By Adrianna McIntyre, Robert J. Blendon, John M. Benson, Mary G. Findling, Eric C. Schneider
Journal of Health Politics, Policy and Law, Vol. 45, No. 5, October 2020
Abstract
Ten years after its enactment, public support for the Affordable Care Act (ACA) still only reaches a scant majority. Candidates for the presidency—and the sitting president—have endorsed health reforms that would radically transition US health care away from the current system upon which the ACA was built. Few opinion surveys to date have captured dominant preferences among alternative health reform policies or characterized attitudes and experiences that might be associated with policy preferences. Using a 2019 nationally representative telephone survey, this article considers how variations in political values, attitudes toward government, and experiences with the health care system relate to competing health reform preferences. Differences between those who favor Medicare for All over building on the ACA largely reflect different levels of satisfaction with the status quo and views of private health insurance. By contrast, differences between ACA supporters and those who would favor replacing it with a state-based alternative reflect sharply different political values and attitudes. Key differences remain significant after controlling for demographic, health, and political characteristics. Overwhelming public support still eludes the ACA, and reaching consensus on future directions for health reform will remain challenging given differences in underlying beliefs.
Conclusion
The Affordable Care Act has become a fundamental part of the US health care system in its first ten years. However, public support remains middling, with approval at 50% in April 2020 (KFF 2020). Given a choice, only about one-third of Americans most favor keeping and improving on the law; the other two-thirds are split between supporting more expansive Medicare for All reforms and letting states take the lead. Results from this survey make evident that the views, values, and attitudes that comprise each of these groups different from those who support maintaining and strengthening the ACA are not the same. Respondents who favor Medicare for All share many common values and attitudes with respondents who want to build on the ACA—and most have a favorable view of the ACA itself — but tend to be more dissatisfied with their own experiences with the current health care system, including their health care costs. In contrast, those favoring a state-based option tend to have similar levels of satisfaction as those who want to build on the ACA, but starkly different opinions on taxation and the broader role of government in health care. A broad consensus on future directions for health reform will likely continue to be difficult to achieve given these differences in underlying beliefs. However, the one key thing those who support improving the ACA and those favoring Medicare for All agree on is the need to move toward universal coverage.
Comment:
By Don McCanne, M.D.
In this study, survey participants were required to choose their preference of one of three alternative reform policies. The 11 percent who did not choose an option were excluded from the results. Of the three options, one-third of the remaining participants favored keeping and improving on the Affordable Care Act (ACA), one-third favored Medicare for All, and one-third favored replacing ACA with a state-based alternative. The study then attempted to define differences in values, attitudes and experiences that might explain the differing preferences.
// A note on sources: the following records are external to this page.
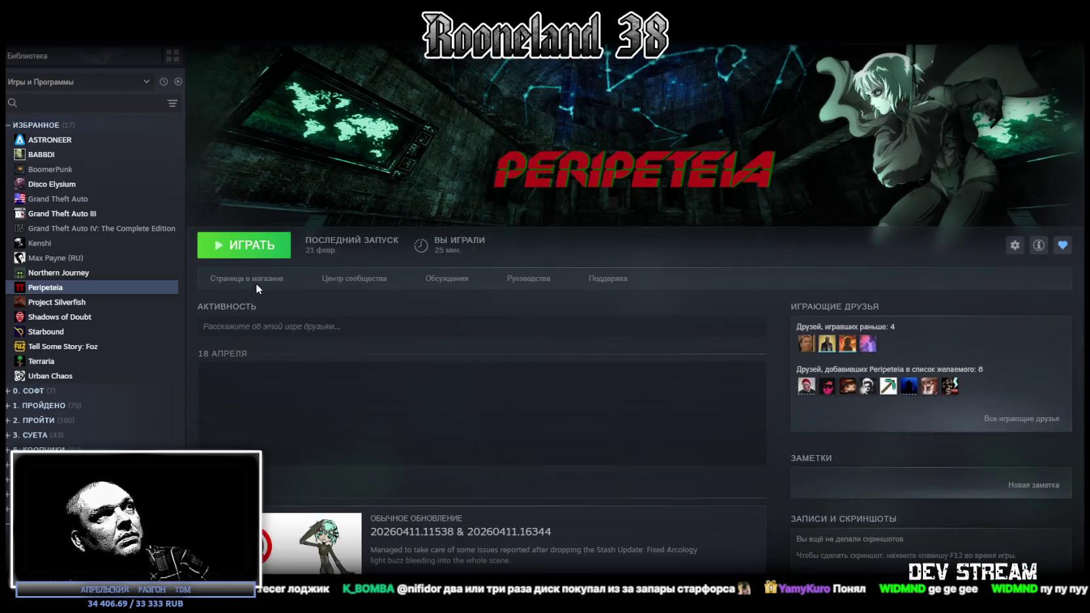
click(256, 283)
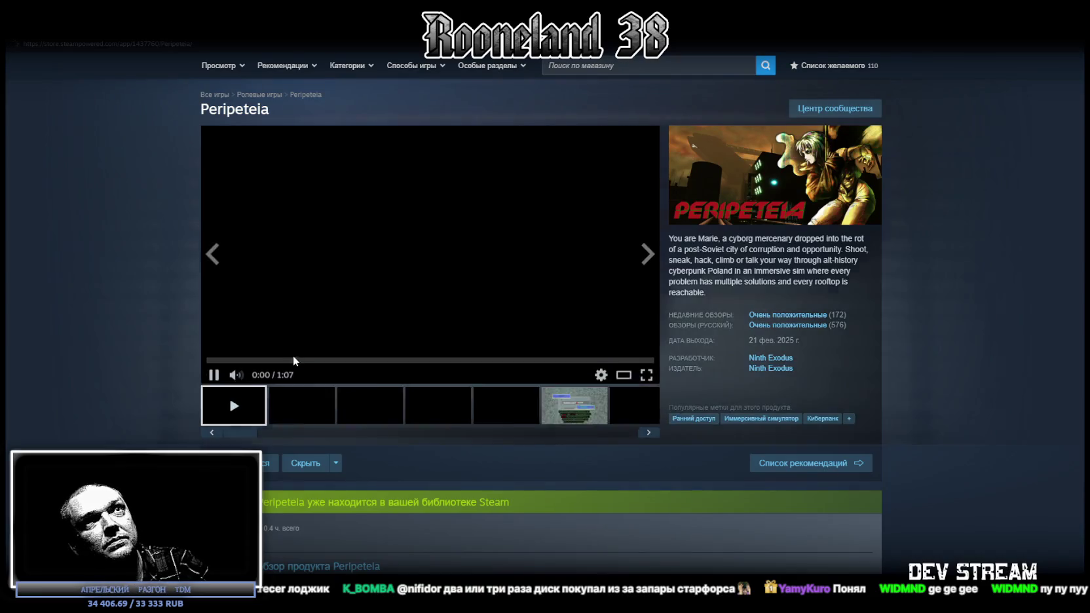
Browse the Peripeteia store page, then jump to its user reviews.
scroll(293, 355, down, 5)
scroll(342, 366, down, 5)
scroll(494, 350, down, 5)
scroll(505, 350, down, 5)
scroll(524, 349, down, 4)
scroll(547, 349, down, 4)
scroll(562, 353, down, 3)
scroll(502, 324, up, 10)
scroll(539, 343, up, 3)
scroll(644, 316, up, 5)
scroll(643, 316, down, 6)
scroll(524, 388, up, 2)
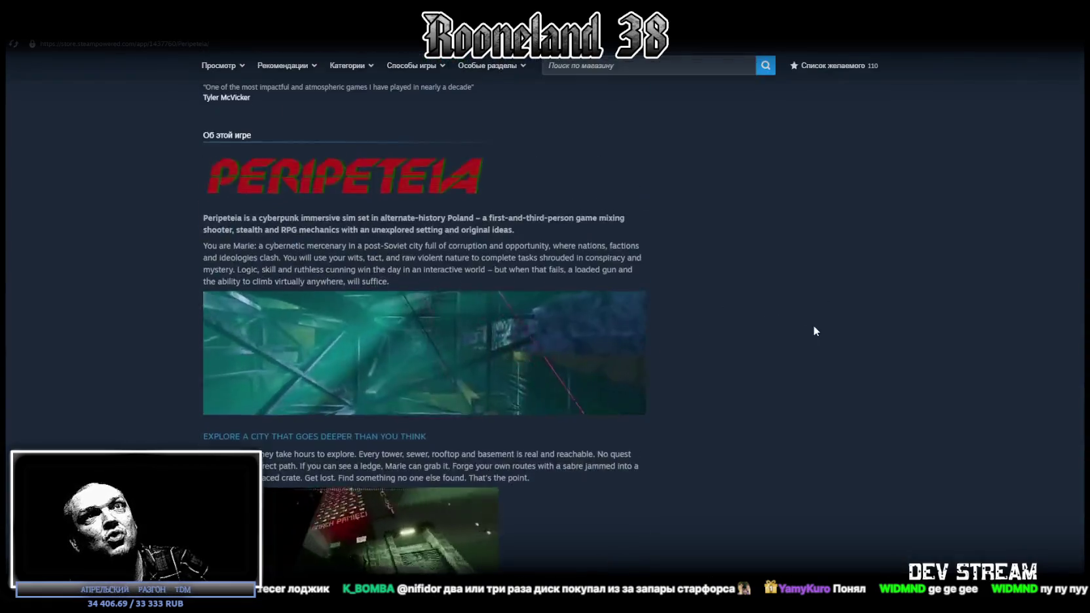
scroll(813, 325, up, 10)
scroll(818, 323, up, 5)
scroll(858, 243, down, 1)
scroll(693, 282, down, 3)
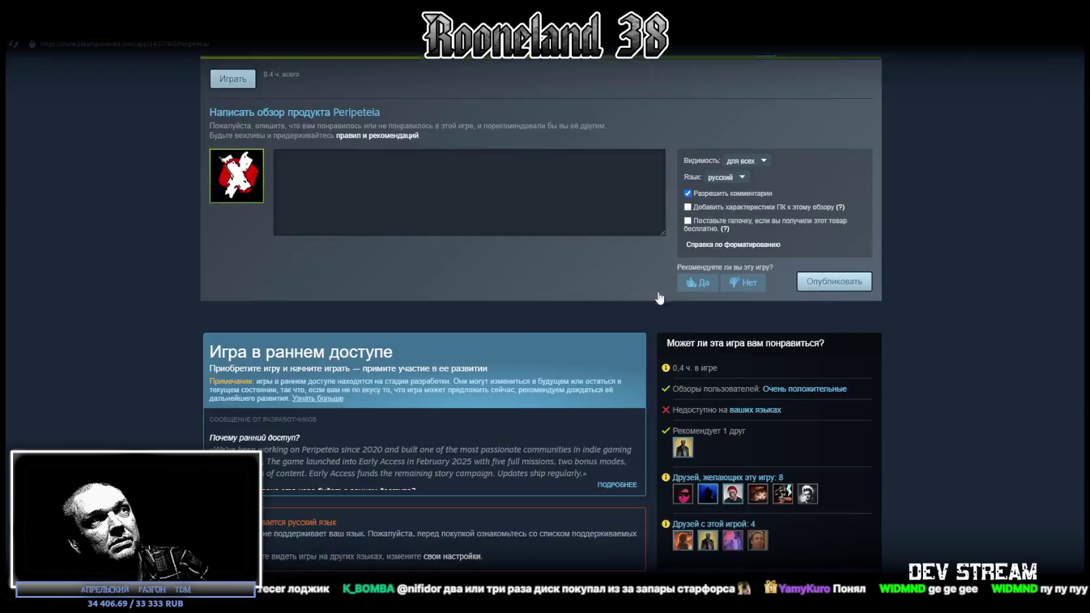
scroll(702, 296, down, 2)
scroll(830, 241, up, 6)
scroll(831, 242, up, 3)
Actually the groups favoring ACA and favoring Medicare for All had much in common, especially agreeing that the nation needs to move toward universal coverage. Those favoring state-based reform had distinctly different political attitudes, especially in their opposition to taxation and opposition to a broad role of government in health care. The other differences between the three groups were comparatively of such minor significance that it would be more accurate to say that the participants (presumably representing the nation) were divided into two groups – two-thirds supporting comprehensive reform with a broader role for government, and one-third rejecting a major role for government. The authors in their report state, “those favoring a state-based option held more negative attitudes toward government on every measure, including saying things run by the federal government are not run too well or not well at all.”
It seems that a consensus should be able to be reached between the pro-ACA and the Medicare for All groups. The most important differences between them demonstrated in this study were in the degree of satisfaction with the status quo and in their views on private health insurance. It is likely that the great majority of privately insured Americans who remain healthy and have little need for their insurance are satisfied. It is the minority who have been deprived of care they think they should have had or who have faced financial hardship that they thought their insurance should have prevented. They need to understand that the single payer model of an improved Medicare for All would remove such barriers to care for all of us, including those who reject social solidarity.
Although the one-third who are ideologically opposed to Medicare for All will likely remain inflexible, the one-third who believe that our private insurance system is working well for them need to be better informed. The few who learn each year through unfortunate personal experiences are not enough to swing the political pendulum. We have to do a better job of educating the public at large.